The USDE Handbook for Protection of Sensitive but Unclassified Information includes a section on
identification and marking of sensitive information. In this section, the Department requires that for high-impact information systems, external labels must be affixed to removable information storage media and printed output indicating the distribution limitations, handling caveats, and applicable security markings, if any, of the information. To provide for adequate handling of your school’s sensitive information, you should ensure that all media containing sensitive information are appropriately marked with the sensitivity of the information stored on the media. At a minimum, hardcopy documents and printouts containing sensitive information should have appropriate markings and labels. Labeling should include any special handling instructions.

The term security marking refers to the application/use of human-readable security attributes. The term security labeling refers to the application/use of security attributes with regard to internal data structures within information systems. Information system media includes both digital and non-digital media. Digital media includes, for example, diskettes, magnetic tapes, external/removable hard disk drives, flash drives, compact disks, and digital video disks. Non-digital media includes, for example, paper and microfilm. Security marking is generally not required for media containing information determined to be in the public domain or to be publicly releasable. However, some organizations may require markings for public information indicating thatthe information is publicly releasable. Marking of information system media reflects applicable federal laws, Executive Orders, directives, policies, regulations, standards, and guidance.

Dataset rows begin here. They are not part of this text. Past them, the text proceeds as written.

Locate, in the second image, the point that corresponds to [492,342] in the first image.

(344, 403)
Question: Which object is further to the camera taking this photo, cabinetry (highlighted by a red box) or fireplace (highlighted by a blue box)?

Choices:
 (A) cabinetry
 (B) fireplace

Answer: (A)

Essentially, information kept in a secure location (i.e. locked file cabinet, etc.) would not need any labeling. However, if the information is ever kept in a more public setting, security could be an issue and the documents containing Personally Identifiable Information (PII) would need to be labeled confidential, sensitive information, etc. If your school handles hard copy PII between different offices, or the documents ever leave your campus, the data would need to have the proper security labeling.

Every school that handles PII must evaluate and determine procedures for protecting sensitive documents. Below is how DJA maintains a secure environment.

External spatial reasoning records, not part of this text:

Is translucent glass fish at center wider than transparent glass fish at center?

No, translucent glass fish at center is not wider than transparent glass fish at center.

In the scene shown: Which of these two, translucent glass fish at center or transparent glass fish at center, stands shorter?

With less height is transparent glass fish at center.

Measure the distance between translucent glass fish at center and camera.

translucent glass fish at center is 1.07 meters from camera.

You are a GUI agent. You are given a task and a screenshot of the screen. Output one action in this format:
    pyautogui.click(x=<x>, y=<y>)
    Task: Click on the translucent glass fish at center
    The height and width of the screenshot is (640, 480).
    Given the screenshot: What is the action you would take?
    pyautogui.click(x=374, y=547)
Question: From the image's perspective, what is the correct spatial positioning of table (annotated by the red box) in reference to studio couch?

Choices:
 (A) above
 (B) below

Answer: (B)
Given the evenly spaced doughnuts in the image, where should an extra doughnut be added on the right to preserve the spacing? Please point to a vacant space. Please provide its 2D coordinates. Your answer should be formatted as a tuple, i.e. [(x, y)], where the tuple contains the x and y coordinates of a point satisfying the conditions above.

– Located in our own facility that is not shared with any other businesses or occupants.
– Protected by an alarm system that includes managed access, video surveillance, and secured monitoring 24 hours a day, every day.
– Doors remain locked during business hours. The building can only be entered by using a coded key fob assigned to each staff member. All visitors must use an intercom system to gain entrance into the building and must sign in at the front office. A visitor’s badge is required.
– All removable media such a USB flash drives, optical disc drives, CDs and DVDs are restricted.
– Use SchoolDocs as a document management system that stores and delivers information in a secure environment and ensures maintenance and documentation of student privacy requirements.
– PII is only sent via email by use ShareFile which is a secure document exchange system.